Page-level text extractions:
****************

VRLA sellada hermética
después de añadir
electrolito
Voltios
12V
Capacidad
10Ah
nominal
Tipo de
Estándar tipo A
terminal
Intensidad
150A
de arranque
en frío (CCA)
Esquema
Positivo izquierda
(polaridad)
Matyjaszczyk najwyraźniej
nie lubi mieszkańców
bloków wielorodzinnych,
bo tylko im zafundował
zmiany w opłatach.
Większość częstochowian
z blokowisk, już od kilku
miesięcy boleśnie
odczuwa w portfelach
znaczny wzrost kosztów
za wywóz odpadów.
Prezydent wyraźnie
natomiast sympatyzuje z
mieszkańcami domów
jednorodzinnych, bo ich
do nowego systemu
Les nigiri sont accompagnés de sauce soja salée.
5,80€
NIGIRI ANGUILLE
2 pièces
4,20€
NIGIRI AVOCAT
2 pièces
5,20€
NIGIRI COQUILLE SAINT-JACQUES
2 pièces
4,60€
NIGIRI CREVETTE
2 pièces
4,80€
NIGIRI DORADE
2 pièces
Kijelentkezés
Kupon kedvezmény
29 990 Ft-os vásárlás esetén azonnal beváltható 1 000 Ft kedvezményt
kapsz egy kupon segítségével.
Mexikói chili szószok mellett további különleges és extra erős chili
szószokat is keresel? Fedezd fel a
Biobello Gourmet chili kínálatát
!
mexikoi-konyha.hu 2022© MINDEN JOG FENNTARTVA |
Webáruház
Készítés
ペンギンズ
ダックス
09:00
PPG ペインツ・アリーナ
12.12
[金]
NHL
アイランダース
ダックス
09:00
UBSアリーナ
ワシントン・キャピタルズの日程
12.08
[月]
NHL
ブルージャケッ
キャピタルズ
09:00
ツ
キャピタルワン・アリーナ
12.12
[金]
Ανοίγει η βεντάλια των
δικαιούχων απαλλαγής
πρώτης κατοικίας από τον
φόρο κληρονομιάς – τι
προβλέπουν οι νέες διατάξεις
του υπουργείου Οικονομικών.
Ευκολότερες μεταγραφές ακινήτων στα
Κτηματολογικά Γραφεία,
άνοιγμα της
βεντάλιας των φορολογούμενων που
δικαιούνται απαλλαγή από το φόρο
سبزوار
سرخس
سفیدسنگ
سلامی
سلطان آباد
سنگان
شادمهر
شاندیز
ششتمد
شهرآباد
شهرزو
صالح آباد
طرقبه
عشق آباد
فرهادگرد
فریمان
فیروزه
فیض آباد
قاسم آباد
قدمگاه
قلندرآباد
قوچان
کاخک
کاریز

****************

◆ **Task item**
Extract every line from each of the records above and reproduce the lines in their original order, with no changes.

◆ **Completed task**
VRLA sellada hermética
después de añadir
electrolito
Voltios
12V
Capacidad
10Ah
nominal
Tipo de
Estándar tipo A
terminal
Intensidad
150A
de arranque
en frío (CCA)
Esquema
Positivo izquierda
(polaridad)
Matyjaszczyk najwyraźniej
nie lubi mieszkańców
bloków wielorodzinnych,
bo tylko im zafundował
zmiany w opłatach.
Większość częstochowian
z blokowisk, już od kilku
miesięcy boleśnie
odczuwa w portfelach
znaczny wzrost kosztów
za wywóz odpadów.
Prezydent wyraźnie
natomiast sympatyzuje z
mieszkańcami domów
jednorodzinnych, bo ich
do nowego systemu
Les nigiri sont accompagnés de sauce soja salée.
5,80€
NIGIRI ANGUILLE
2 pièces
4,20€
NIGIRI AVOCAT
2 pièces
5,20€
NIGIRI COQUILLE SAINT-JACQUES
2 pièces
4,60€
NIGIRI CREVETTE
2 pièces
4,80€
NIGIRI DORADE
2 pièces
Kijelentkezés
Kupon kedvezmény
29 990 Ft-os vásárlás esetén azonnal beváltható 1 000 Ft kedvezményt
kapsz egy kupon segítségével.
Mexikói chili szószok mellett további különleges és extra erős chili
szószokat is keresel? Fedezd fel a
Biobello Gourmet chili kínálatát
!
mexikoi-konyha.hu 2022© MINDEN JOG FENNTARTVA |
Webáruház
Készítés
ペンギンズ
ダックス
09:00
PPG ペインツ・アリーナ
12.12
[金]
NHL
アイランダース
ダックス
09:00
UBSアリーナ
ワシントン・キャピタルズの日程
12.08
[月]
NHL
ブルージャケッ
キャピタルズ
09:00
ツ
キャピタルワン・アリーナ
12.12
[金]
Ανοίγει η βεντάλια των
δικαιούχων απαλλαγής
πρώτης κατοικίας από τον
φόρο κληρονομιάς – τι
προβλέπουν οι νέες διατάξεις
του υπουργείου Οικονομικών.
Ευκολότερες μεταγραφές ακινήτων στα
Κτηματολογικά Γραφεία,
άνοιγμα της
βεντάλιας των φορολογούμενων που
δικαιούνται απαλλαγή από το φόρο
سبزوار
سرخس
سفیدسنگ
سلامی
سلطان آباد
سنگان
شادمهر
شاندیز
ششتمد
شهرآباد
شهرزو
صالح آباد
طرقبه
عشق آباد
فرهادگرد
فریمان
فیروزه
فیض آباد
قاسم آباد
قدمگاه
قلندرآباد
قوچان
کاخک
کاریز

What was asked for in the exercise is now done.